About the documents:
- How many documents in each cluster?
- Which cluster is largest/smallest?
2. Investigative Questions (What’s in the clusters?)
Look at word frequencies by cluster:
- What are the most frequent words in Cluster 1?
- What (TF-IDF) words distinguish Cluster 1 from Cluster 2?
- Do the word patterns make sense?
Look at actual documents:
- Read 2-3 sample documents from each cluster
- What do they have in common?
- Are there any “odd” documents that seem misplaced?
3. Interpretive Questions (What does it mean?)
About the content:
- What is each cluster “about”?
- Can you give each cluster a meaningful label?
- Why might these documents group together?
About the corpus:
- Does the clustering reveal structure in your corpus?
- Do clusters correspond to known categories (time periods, topics)?
- What does this tell you about how Korean history is narrated?
4. Critical Questions (What are the limitations?)
About the method:
- Could different preprocessing produce different clusters?
- Are there meaningful documents that didn’t cluster as expected?
- What does clustering miss? (Context, narrative structure, argument)
From Clustering to Insight: The Interpretive Process
Step 1: Observe the Clusters (Descriptive)
“The dendrogram shows 3 main clusters. Cluster 1 has 15 documents that join at height 0.3.”
Step 2: Investigate the Content (Analytical)
“Examining word frequencies in Cluster 1, I see high counts of 삼국시대, 고구려, 백제. Looking at TF-IDF, these terms have scores above 4.5, indicating they’re distinctive for this cluster.”
Step 3: Interpret the Pattern (Interpretive)
“Cluster 1 appears to represent chapters about ancient Korean kingdoms. These chapters cluster together because they share specialized historical vocabulary about the Three Kingdoms period.”

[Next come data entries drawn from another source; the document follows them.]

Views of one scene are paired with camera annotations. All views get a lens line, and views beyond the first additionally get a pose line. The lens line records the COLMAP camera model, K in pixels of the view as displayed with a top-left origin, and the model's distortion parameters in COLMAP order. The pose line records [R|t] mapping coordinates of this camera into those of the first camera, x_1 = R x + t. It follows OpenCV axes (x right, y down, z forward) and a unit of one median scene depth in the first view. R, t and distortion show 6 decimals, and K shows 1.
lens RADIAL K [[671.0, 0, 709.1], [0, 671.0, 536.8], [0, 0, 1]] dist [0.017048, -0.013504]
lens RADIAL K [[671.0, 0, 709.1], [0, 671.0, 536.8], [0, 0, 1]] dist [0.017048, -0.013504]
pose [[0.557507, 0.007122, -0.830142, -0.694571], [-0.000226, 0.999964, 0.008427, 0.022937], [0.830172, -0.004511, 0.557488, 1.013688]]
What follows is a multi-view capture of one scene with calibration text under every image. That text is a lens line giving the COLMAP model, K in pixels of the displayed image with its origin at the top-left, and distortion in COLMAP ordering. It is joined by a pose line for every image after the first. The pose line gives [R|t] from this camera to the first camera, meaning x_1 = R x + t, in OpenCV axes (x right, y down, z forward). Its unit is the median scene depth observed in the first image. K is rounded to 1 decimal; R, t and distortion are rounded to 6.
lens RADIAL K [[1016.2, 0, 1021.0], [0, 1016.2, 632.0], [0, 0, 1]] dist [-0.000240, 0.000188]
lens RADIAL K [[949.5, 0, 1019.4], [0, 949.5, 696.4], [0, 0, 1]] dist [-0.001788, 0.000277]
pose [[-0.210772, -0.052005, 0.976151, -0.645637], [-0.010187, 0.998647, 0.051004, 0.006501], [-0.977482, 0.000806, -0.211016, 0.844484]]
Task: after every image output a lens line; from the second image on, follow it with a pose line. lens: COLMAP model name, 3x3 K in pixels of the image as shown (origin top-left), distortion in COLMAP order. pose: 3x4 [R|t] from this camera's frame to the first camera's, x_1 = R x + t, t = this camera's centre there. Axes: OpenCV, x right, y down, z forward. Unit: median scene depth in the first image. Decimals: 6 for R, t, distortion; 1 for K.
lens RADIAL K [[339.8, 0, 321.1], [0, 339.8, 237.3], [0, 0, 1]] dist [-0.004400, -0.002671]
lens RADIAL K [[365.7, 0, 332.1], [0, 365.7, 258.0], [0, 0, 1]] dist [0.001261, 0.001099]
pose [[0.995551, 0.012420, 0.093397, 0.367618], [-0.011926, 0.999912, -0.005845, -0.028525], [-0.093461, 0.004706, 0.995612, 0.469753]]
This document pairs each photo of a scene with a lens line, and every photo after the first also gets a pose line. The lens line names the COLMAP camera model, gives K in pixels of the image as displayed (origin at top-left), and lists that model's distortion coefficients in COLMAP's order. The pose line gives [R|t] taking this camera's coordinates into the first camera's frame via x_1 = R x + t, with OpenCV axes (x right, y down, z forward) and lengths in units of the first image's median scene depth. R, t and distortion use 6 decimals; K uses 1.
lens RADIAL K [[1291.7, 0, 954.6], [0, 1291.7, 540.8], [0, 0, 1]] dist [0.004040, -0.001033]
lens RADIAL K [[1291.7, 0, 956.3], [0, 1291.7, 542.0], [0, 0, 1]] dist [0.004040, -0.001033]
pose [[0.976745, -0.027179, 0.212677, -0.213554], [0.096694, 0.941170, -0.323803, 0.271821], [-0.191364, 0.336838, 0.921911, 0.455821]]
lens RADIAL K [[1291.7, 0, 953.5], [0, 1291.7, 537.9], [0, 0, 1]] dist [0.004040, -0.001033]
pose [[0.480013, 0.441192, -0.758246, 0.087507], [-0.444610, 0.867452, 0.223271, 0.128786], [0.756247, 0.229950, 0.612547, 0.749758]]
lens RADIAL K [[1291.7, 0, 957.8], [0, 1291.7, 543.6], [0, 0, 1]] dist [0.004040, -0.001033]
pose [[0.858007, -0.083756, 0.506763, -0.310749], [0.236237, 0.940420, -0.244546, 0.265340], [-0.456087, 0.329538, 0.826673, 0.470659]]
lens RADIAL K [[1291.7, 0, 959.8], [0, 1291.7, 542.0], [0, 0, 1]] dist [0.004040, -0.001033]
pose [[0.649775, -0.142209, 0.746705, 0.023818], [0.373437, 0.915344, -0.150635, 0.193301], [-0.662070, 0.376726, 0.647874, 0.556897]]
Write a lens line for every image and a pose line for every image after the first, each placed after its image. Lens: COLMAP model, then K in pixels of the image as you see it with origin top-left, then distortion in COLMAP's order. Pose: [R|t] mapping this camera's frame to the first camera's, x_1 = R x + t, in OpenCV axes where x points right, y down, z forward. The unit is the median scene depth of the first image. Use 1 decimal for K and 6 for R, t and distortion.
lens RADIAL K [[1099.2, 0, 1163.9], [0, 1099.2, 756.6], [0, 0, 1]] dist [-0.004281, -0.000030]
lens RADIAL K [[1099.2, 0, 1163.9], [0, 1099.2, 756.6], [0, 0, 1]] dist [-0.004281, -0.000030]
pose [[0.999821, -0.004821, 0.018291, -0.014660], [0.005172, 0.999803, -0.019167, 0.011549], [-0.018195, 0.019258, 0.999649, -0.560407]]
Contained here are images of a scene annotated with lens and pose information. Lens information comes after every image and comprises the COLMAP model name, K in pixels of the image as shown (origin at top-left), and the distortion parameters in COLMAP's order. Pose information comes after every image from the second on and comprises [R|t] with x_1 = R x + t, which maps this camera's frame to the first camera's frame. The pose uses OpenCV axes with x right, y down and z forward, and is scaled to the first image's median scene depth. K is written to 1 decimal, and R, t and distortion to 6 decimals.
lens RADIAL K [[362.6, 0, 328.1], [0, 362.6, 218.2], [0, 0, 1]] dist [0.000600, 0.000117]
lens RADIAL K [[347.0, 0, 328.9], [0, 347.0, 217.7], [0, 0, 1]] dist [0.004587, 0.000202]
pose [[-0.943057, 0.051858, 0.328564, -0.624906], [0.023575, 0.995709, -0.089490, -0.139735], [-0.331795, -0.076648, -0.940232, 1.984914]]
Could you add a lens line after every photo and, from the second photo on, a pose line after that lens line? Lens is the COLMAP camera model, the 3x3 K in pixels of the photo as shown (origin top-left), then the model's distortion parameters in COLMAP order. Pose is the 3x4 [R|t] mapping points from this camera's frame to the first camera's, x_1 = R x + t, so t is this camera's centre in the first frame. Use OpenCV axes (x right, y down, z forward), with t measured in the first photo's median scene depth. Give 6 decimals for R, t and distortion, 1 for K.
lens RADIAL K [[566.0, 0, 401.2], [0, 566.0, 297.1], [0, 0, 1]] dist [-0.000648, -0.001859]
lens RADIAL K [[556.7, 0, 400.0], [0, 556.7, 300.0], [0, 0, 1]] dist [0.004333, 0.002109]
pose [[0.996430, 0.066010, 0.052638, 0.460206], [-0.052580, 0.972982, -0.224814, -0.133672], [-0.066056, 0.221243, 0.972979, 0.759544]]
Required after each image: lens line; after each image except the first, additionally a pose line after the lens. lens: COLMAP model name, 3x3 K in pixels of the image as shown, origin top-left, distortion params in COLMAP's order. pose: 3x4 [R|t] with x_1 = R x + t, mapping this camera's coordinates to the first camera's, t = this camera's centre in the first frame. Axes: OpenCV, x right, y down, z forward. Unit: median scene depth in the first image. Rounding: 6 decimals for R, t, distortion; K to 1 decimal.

Step 4: Validate and Refine (Critical)
“Reading sample documents confirms this interpretation. However, one document about early Joseon period also appears here, possibly because it references the Three Kingdoms for historical context.”
Step 5: Consider Implications (Synthetic)
“The clear separation between ancient, colonial, and modern clusters suggests Korean history textbooks organize content into distinct narrative eras with little vocabulary overlap. This may reflect how Korean history education emphasizes periodization.”